Analysis of the learning curve showed that after a single training session by an experienced trainer good to excellent (k > 0.7) interobserver agreement for dHGP/non-dHGP was reached by two unexperienced observers. As expected, an observer with prior experience in liver pathology had a superior initial performance. After two training sessions however, the interobserver agreement was near perfect (k > 0.9) for both raters. Although only two unexperienced raters were included, these results suggest that HGP classification into dHGP or non-dHGP can be taught with relative ease and that interobserver agreement is high. In comparison, Chetty et al. reported on the interobserver agreement of tumour regression grade (TRG), a histopathological assessment within the field of colorectal cancer [27]. The overall agreement (expressed in k) was determined for three separate scoring systems: the Mandard [28], Dworak [29] and the modified rectal cancer regression grading system (m-RCRG) [30]. Seventeen experienced rectal cancer pathologists were asked to score ten slides of ten separate cases of rectal cancer treated with long-course preoperative chemoradiation. Reported overall agreement for the Mandard, Dworak and m-RCRG were k = 0.28, k = 0.35 and k = 0.38, respectively [27]. Furthermore, these results are also promising for automated HGP determination using digital image slides and ‘pathomics’, as it has shown great promise in other histological phenotypes [31]. Especially considering the new on/off phenomenon as described by Galjart et al. [15], automated determination on digital sections is something worth investigating and the authors feel could be feasible.

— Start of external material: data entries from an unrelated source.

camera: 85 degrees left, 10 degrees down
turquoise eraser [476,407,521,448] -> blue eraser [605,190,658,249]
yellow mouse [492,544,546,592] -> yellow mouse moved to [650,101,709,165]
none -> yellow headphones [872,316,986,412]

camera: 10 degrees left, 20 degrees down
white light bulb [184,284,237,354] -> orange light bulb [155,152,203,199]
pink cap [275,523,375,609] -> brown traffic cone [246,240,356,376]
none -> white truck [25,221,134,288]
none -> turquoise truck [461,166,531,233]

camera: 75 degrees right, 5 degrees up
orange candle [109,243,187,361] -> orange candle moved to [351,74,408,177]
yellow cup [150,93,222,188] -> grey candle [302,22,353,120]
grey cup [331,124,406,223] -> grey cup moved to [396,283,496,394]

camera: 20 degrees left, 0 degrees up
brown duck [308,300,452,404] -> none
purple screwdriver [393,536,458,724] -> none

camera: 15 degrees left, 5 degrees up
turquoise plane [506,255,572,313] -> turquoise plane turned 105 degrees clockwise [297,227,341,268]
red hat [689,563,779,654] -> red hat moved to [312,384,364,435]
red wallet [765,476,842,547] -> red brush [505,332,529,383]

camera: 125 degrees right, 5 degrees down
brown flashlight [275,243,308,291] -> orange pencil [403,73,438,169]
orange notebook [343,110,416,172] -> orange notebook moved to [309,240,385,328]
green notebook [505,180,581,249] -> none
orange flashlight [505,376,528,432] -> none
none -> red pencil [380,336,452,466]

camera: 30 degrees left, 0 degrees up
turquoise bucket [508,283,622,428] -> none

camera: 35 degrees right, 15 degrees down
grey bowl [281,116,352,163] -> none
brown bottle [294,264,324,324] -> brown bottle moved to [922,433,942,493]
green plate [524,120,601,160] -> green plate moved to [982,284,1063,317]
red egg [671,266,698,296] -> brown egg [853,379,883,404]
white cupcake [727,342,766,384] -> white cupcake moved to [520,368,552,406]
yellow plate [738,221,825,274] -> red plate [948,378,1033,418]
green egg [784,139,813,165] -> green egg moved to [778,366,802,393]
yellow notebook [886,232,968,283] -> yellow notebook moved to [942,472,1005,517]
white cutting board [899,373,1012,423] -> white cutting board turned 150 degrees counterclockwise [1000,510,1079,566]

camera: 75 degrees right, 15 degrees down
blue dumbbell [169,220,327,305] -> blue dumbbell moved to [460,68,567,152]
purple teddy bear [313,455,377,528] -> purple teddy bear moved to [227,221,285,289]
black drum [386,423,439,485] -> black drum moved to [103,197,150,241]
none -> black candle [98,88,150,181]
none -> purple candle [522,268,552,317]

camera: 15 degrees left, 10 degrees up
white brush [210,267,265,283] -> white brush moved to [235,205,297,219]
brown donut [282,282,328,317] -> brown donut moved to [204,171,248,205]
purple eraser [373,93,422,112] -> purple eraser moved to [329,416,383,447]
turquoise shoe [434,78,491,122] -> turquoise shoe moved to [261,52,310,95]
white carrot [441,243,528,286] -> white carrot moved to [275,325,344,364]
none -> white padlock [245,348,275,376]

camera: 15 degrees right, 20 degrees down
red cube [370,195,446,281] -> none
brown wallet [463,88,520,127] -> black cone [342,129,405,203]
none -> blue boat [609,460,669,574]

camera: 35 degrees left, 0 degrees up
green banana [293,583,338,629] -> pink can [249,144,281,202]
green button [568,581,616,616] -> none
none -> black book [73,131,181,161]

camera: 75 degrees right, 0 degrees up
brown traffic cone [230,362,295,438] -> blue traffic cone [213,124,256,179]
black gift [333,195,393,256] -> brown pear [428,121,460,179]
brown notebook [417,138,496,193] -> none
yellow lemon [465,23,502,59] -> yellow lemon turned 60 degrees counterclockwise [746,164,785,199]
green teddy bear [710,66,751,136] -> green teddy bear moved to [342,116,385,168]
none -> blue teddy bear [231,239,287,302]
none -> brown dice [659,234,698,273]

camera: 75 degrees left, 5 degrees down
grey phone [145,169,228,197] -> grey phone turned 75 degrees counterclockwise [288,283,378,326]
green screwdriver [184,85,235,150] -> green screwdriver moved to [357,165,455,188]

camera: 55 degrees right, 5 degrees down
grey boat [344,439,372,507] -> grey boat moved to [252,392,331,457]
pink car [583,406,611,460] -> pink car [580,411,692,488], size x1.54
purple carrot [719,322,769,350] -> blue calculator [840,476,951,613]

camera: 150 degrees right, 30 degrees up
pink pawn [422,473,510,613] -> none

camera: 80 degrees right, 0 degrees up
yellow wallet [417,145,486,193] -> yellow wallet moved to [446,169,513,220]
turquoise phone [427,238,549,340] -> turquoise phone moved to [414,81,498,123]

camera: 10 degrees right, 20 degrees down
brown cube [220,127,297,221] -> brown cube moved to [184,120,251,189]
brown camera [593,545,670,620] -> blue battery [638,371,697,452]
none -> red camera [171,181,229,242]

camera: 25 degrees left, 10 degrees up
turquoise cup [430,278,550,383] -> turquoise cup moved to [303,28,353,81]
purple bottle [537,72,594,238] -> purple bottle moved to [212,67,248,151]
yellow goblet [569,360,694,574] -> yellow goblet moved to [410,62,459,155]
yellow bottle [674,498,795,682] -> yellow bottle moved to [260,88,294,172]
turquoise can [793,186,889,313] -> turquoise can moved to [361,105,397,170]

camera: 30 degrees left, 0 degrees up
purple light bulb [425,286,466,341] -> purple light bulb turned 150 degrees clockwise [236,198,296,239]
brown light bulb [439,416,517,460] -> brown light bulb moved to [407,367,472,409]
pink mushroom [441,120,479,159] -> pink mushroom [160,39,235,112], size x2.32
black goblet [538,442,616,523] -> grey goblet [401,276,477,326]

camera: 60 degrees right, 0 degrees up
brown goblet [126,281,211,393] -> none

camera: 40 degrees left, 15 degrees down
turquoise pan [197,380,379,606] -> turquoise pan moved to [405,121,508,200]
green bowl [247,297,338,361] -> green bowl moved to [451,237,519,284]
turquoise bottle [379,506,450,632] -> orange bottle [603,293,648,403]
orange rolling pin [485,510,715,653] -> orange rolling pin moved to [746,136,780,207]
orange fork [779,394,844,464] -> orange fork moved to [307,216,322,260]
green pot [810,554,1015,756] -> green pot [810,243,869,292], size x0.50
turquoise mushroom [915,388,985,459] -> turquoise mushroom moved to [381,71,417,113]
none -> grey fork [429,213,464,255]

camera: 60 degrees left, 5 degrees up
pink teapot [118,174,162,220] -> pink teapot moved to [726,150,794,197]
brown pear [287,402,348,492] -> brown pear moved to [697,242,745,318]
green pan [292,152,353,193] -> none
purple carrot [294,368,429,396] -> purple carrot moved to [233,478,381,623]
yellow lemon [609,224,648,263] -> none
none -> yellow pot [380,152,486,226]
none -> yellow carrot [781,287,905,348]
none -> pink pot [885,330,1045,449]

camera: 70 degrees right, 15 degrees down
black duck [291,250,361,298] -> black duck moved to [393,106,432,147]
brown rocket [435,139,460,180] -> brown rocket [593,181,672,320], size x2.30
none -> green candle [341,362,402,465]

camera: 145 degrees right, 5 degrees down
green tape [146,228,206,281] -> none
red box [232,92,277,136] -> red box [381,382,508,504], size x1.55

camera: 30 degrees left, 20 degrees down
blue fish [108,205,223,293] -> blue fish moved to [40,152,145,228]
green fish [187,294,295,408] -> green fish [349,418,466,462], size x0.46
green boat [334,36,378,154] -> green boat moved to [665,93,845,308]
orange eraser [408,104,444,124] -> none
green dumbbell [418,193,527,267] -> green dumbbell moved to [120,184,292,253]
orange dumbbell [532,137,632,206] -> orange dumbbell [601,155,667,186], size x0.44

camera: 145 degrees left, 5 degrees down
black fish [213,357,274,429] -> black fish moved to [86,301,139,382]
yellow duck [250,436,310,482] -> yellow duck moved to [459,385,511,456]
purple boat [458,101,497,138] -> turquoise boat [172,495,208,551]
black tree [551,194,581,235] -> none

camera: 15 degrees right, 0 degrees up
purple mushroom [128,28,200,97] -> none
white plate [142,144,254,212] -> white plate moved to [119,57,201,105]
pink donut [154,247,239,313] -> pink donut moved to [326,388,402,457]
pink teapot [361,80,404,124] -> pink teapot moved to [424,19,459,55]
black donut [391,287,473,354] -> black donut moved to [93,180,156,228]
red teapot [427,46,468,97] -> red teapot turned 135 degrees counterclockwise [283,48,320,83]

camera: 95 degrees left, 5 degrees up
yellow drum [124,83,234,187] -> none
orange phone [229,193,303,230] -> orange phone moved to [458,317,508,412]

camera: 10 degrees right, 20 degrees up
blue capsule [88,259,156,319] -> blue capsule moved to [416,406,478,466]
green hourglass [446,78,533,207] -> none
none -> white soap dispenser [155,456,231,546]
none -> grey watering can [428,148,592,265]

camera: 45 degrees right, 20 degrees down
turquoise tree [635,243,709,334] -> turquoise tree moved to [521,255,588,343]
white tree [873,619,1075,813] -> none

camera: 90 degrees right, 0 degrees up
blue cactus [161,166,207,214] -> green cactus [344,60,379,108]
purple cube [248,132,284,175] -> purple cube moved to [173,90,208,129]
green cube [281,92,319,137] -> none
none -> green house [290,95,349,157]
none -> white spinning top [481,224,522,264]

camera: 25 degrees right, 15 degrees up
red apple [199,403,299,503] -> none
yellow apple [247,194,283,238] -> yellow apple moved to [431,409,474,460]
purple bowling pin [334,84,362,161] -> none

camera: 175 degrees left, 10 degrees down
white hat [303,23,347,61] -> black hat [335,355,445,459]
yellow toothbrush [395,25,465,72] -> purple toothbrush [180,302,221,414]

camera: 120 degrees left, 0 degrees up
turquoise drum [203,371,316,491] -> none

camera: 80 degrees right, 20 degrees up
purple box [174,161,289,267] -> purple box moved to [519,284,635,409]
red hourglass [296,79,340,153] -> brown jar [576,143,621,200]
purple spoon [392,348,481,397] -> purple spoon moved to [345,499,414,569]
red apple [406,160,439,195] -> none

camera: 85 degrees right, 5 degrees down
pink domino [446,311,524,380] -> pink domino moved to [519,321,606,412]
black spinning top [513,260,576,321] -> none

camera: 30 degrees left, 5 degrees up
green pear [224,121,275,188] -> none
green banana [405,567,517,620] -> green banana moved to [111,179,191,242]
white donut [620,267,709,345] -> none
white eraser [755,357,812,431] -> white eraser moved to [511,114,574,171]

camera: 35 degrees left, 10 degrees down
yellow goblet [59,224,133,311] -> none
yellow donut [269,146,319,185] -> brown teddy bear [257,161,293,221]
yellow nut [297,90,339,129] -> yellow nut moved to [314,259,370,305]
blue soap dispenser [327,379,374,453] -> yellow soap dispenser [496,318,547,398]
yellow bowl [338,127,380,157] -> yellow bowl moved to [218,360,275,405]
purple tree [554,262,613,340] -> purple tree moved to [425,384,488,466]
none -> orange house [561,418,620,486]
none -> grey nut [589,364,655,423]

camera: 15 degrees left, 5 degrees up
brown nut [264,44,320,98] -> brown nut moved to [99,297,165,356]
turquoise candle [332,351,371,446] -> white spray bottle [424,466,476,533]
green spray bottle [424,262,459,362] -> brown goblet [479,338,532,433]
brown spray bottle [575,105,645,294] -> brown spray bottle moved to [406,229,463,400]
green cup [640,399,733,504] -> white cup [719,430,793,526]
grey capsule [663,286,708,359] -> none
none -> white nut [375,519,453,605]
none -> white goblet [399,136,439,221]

Common biomarkers used in clinical practice for the treatment of colorectal cancer include K-RAS and B-RAF mutational status. Richman et al. reported on within tumour heterogeneity of K-RAS and B-RAF in 69 primary CRC cases [32]. Intra-tumoural heterogeneity was found in 5/69 (7.2%) for K-RAS and 2/69 (2.9%) for B-RAF status [32]. When comparing multiple tumour sites, a recent meta-analysis by Bhullar et al. reported on the concordance of, amongst others, K-RAS and B-RAF between the primary tumour and its corresponding metastases [33]. Median biomarker concordance [range] for K-RAS and B-RAF were 93.7% [67–100] and 99.4% [80–100], respectively [33].

It appears that little within and between metastasis heterogeneity exists in the HGP of CRLM when classified as dHGP and non-dHGP. In addition, the observed heterogeneity seems comparable to that observed for biomarkers currently used in clinical practice. Furthermore, the diagnostic accuracy and learnability of HGP assessment by light microscopy seems high. These findings suggest that the HGPs of CRLM are a reliable and replicable histological biomarker.